Michael Hall was paid £60,000 a year with free accommodation at Kingham Hill School, near Chipping Norton, but still used school funds for his own use.

Oxford Crown Court was told last Friday that Hall wrote seven cheques between 2003 and 2009 worth a total of £43,258.

Two of the cheques paid for cars while the other five cleared the defendant’s credit card debt, prosecutor Kevin West said.

Hall had been at the school, where his wife was the librarian, since 1999 but was suspended following these allegations in November last year.

Mr West said Hall, who drank three bottles of whisky a week, checked himself into a hotel in January this year, emailed a confession to a member of staff and tried to commit suicide.

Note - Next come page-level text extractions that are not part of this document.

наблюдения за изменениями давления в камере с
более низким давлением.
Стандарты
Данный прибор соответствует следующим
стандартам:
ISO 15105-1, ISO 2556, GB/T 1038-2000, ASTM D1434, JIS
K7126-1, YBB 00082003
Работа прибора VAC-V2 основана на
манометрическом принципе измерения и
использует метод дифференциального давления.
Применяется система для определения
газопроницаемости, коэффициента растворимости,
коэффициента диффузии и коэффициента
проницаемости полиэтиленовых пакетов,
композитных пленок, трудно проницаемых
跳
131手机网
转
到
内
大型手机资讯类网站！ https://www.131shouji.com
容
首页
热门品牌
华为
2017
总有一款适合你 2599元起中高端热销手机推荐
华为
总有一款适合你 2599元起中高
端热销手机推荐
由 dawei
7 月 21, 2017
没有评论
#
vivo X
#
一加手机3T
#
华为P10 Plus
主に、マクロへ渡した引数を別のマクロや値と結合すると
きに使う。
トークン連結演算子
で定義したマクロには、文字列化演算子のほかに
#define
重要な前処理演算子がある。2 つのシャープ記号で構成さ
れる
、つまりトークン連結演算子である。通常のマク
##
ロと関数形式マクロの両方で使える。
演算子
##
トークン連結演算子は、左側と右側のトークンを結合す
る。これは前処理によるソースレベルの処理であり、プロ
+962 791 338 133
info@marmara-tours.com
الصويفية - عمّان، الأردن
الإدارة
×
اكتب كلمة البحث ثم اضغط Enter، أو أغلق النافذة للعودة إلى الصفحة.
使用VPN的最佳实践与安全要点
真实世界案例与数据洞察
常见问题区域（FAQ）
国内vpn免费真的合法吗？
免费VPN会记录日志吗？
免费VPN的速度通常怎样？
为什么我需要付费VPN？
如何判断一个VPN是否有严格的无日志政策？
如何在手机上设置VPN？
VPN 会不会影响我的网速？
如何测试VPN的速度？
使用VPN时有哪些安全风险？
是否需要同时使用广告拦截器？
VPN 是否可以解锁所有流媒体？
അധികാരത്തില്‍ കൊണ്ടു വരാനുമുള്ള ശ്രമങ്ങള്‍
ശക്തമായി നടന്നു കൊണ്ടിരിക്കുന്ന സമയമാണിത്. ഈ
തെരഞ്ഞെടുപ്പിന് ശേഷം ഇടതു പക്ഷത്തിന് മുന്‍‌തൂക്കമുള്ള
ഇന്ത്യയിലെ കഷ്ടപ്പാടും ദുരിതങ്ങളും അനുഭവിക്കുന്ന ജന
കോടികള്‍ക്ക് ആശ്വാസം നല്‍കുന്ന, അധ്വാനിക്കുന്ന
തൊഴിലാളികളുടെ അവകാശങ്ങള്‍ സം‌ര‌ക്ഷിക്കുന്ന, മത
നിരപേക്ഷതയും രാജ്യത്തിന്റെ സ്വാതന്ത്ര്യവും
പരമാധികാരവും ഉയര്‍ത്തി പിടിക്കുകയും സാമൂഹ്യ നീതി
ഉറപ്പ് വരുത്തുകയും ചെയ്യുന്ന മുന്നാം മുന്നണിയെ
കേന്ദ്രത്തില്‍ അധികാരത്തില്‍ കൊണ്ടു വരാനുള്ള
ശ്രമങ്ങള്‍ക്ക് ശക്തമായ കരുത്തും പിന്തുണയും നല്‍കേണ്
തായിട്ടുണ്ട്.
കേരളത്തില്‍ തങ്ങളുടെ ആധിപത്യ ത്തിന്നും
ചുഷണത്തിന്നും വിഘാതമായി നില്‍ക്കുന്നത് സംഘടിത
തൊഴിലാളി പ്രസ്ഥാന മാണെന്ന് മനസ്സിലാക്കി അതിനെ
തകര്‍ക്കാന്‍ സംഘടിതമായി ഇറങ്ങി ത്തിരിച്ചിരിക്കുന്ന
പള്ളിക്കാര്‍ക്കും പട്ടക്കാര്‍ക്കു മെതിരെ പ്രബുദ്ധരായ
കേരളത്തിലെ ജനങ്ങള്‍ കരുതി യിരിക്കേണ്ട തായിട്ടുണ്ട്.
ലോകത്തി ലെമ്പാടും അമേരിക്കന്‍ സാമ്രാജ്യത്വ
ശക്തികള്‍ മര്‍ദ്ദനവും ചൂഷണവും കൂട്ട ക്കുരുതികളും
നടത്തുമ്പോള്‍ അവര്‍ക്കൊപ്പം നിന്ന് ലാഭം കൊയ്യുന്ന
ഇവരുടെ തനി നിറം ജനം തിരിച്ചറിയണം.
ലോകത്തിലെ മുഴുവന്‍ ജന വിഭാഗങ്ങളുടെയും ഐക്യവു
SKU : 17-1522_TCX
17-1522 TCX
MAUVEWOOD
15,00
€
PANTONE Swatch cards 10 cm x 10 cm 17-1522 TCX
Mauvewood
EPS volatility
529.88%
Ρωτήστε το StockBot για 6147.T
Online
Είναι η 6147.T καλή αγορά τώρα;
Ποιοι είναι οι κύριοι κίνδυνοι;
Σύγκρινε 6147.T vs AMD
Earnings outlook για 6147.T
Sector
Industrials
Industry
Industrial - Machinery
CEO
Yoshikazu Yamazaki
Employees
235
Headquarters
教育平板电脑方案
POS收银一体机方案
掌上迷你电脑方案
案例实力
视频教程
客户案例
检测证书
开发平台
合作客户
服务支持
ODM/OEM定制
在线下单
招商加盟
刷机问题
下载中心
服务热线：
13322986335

Stephen Parker, defending, said his client had already paid back £20,000 to the school and intended to reimburse a further £17,000 in the near future.

He said: “He thinks it was a combination of factors, the depression, the heavy drinking and the pressure that led him to behave in the manner in which he did.

“His life, clearly, is in a state of ruin.”

In a letter written to the headmaster by Hall, he said: “Words cannot express my sorrow in all of this, nor can any real explanation be made for why I did it.”

Recorder Peter Wallis called it a “substantial sum” and a “very significant breach of trust” and jailed Hall, now living in Glossop, Derbyshire, for two years.